AI agents are digital entities that can act autonomously (without the intervention of humans) for individuals or organizations.They're also called 'agents' in short and can be both softwares or embodied in for example physical robots.An agent typically has a defined role that resonates with professions in the human social construct, like an AI Sales agent, AI Lawyer, AI Customer Support Rep, or an AI HR agent, but they can also have a more general or more specific scope.
Most AI agents are currently focussed on automation of white collar jobs, since those are the jobs where AI, and specifically agents driven by Large Language Models (LLMs), have the most capabilities (acting based on data with reasoning and collaboration skills).
Introduction to AI agents
AI agents are also called autonomous agents, agents or sometimes AI workers or digital workers.An important distinction from AI agents with assistants or co-pilots is that they are a lot more autonomous in terms of decision making and acting, manifesting itself as an entity that can act independently (with agency) rather than an enhancement of current human labour and workflows.
Agents are fundamentally different than tools because they have a high level of autonomy
Key capabilities of AI agents
As described, AI agents are different from the software tools you use. They are autonomously acting entities and have some key capabilities that make them different from software tools.
These are the key capabilities of AI agents:
- Plan: the ability to plan actions and determine dependencies and responsibilities
- Act: the ability to execute on tasks and sequences of task autonomously (without human intervention) while making use of tools
- Reflect: the ability to reflect based on actions and outcomes and determine how to improve
- Collaborate: the ability to work together with humans and other AIs by communicating and aligning goals, planning, responsibilities and requirements
Agents are able to plan, act, reflect and collaborate because they are capable of reasoning (understanding, calculating, problem-solving) and communication (understanding and generating language and other modalities like vision and sound).
The difference between tools, GenAI and agents
On the surface, tools look the same as AI agents. But they are fundamentally different in terms of capabilities and how they are used, or better, collaborated with.
Agents can reason and have a high level of automation, which creates a level of autonomy. Because of that high level of autonomy they behave similar to humans, very differently from how software tools are 'used' instead of collaborated with.
Software tools have a low level of automation and low level of reasoning, so a very low level of autonomy. Generative AI has reasoning capability so is already more autonomous than a software tool, but can only execute one task at a time. Robotic Process Automation (RPA) is used by enterprises to execute a series of tasks (a process) in an automated way but is 'dumb' and therefore not autonomous.
- Agents have a very high level of automation and reasoning capabilities
- Generative AI: good at reasoning with 'single-shot prompting' but needs explicit instruction and can't collaborate with other AIs
- Software tools: can support in mainly individual independent tasks, but need a human to operate it and executes without reasoning ability
- Robotic Process Automation: can execute sequences of tasks automatically, but can't reason and needs a human to explicitly define and develop the steps and sequences that it has to execute
- Agents: can reason and use reasoning to make decisions and plans, can also execute on these plans, making them autonomous
Read more here about how agents are changing the economy.

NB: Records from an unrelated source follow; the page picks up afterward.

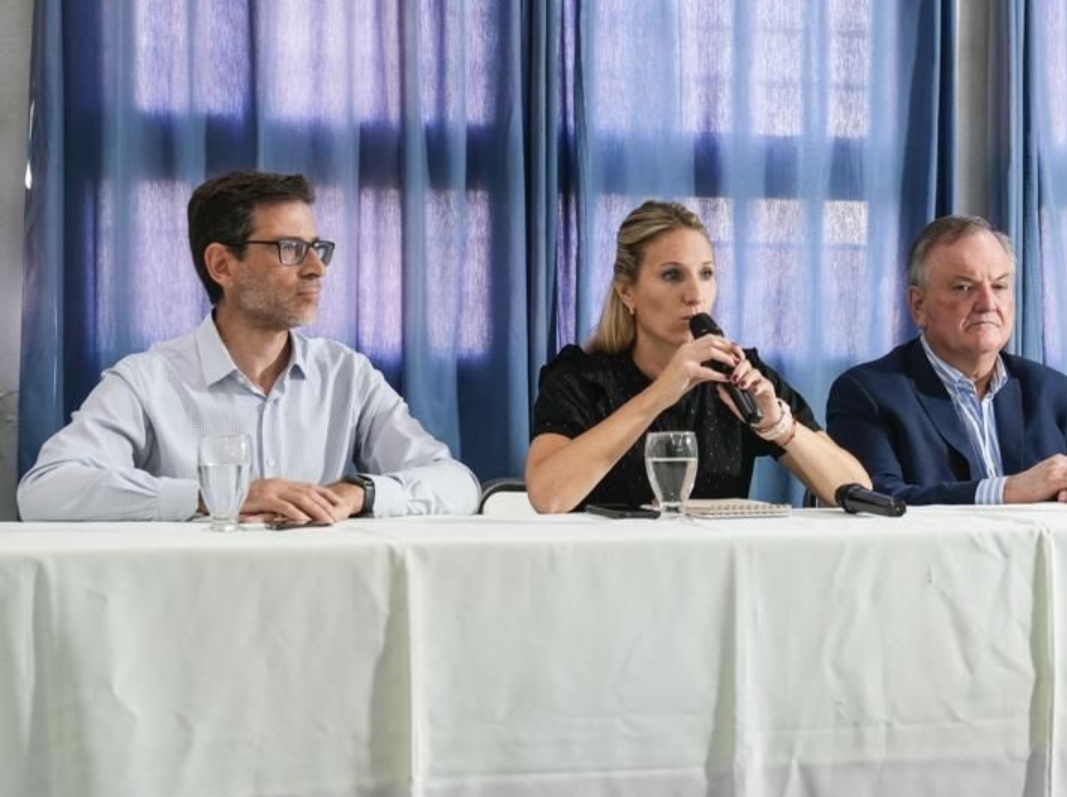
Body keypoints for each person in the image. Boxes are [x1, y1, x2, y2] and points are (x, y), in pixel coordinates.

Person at [18, 170, 480, 523]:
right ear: (222, 265)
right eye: (291, 249)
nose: (317, 269)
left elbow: (457, 483)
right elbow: (44, 490)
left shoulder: (348, 375)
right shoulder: (146, 380)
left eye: (318, 248)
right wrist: (215, 497)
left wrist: (362, 492)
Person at [524, 200, 868, 512]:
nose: (695, 295)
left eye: (706, 273)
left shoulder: (740, 373)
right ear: (627, 292)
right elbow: (547, 497)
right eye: (672, 275)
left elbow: (859, 489)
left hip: (717, 560)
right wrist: (660, 394)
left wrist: (777, 425)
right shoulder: (579, 378)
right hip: (609, 560)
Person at [826, 215, 1067, 506]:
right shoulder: (868, 394)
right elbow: (877, 499)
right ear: (918, 306)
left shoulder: (1053, 391)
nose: (988, 304)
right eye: (964, 287)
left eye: (1000, 286)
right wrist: (1007, 490)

How can AI agents be autonomous?
AI agents can be autonomous because they make use of different technology than for example software tools do, they use language models instead of rules based systems which allow them to reason. Language models are powering the capabilities of AI agents because they allow for generalization instead of having to be programmed in a specific way to do one specific task. This opens up a world of possibilities because with language models an agent is not dependent on a very specific workflow anymore, it can answer and action based on almost any given input guided by their main purpose.

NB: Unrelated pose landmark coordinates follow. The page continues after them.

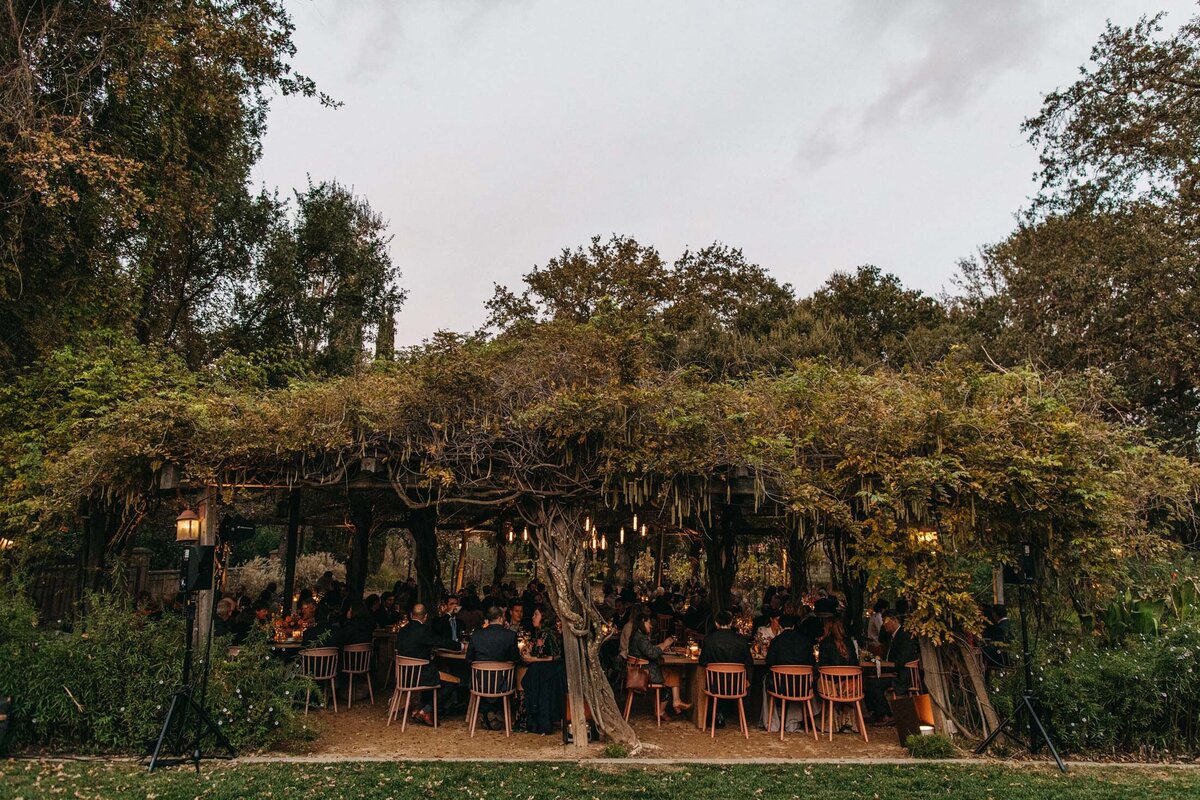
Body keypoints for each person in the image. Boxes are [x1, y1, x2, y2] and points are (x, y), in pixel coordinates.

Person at [393, 603, 459, 726]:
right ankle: (425, 711)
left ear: (411, 615)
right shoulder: (424, 630)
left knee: (432, 676)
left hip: (403, 676)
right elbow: (441, 641)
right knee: (452, 682)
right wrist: (460, 646)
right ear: (425, 617)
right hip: (420, 676)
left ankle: (419, 709)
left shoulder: (402, 631)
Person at [626, 608, 691, 718]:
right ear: (643, 621)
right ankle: (670, 705)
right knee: (672, 672)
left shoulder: (637, 636)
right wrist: (665, 644)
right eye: (649, 623)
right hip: (644, 673)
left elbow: (649, 649)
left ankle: (672, 703)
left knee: (672, 671)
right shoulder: (640, 638)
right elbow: (652, 654)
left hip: (642, 669)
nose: (650, 626)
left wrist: (662, 645)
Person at [467, 606, 523, 731]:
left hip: (480, 683)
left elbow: (469, 658)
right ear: (500, 618)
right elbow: (516, 659)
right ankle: (496, 714)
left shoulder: (476, 634)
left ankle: (487, 713)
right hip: (503, 684)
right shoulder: (510, 635)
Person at [699, 610, 753, 728]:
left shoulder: (709, 639)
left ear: (716, 623)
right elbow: (749, 662)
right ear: (731, 623)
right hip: (737, 685)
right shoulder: (741, 640)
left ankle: (714, 714)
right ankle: (722, 713)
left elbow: (702, 661)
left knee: (708, 681)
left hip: (715, 685)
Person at [864, 613, 920, 724]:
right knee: (868, 679)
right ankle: (877, 712)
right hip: (894, 671)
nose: (883, 625)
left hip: (902, 675)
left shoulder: (904, 635)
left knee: (872, 683)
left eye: (885, 621)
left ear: (894, 620)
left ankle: (886, 714)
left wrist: (888, 668)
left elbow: (900, 661)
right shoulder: (893, 636)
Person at [522, 605, 567, 734]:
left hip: (551, 673)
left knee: (529, 677)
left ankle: (532, 718)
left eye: (536, 615)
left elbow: (553, 657)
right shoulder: (543, 633)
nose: (533, 617)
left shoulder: (546, 633)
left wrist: (532, 660)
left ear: (544, 617)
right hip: (551, 671)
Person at [982, 604, 1011, 671]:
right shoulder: (1009, 624)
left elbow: (996, 645)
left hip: (1001, 657)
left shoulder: (1000, 628)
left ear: (995, 614)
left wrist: (983, 649)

Agents iteratively prompt these models to make use of the intelligence of the models and chain together several prompts, databases and tools to achieve their goals, possibly in collaboration with other agents.
The agent's universe is one of context, configuration, skills, training and prompts, which make up the agent's 'awareness' and abilities.
These are the dimensions that agents are aware of:
- Context: the agent can have knowledge (databases and search) and can be specialized (with fine tuning to focus the agent on a specific domain)
- Configuration: the agent has a defined role and identity (defined with system prompts) and has certain defined behavior (determined with settings)
- Skills: the agent uses and even generates tools (with code generation and execution and API calls) and uses its know-how to utilize those (with the right parameters)
- Training: the agent has general knowledge (from the model pre-training) and has a model of the world (determined by model weights)
- Prompt: the agent gets direct instruction by a user (based on the user's goal) and can get specific input (like file uploads and multimodal inputs)
In summary, AI agents are different in capabilities, with a level of autonomy that's fundamentally different from tools and more simplistic systems in how they operate in our world.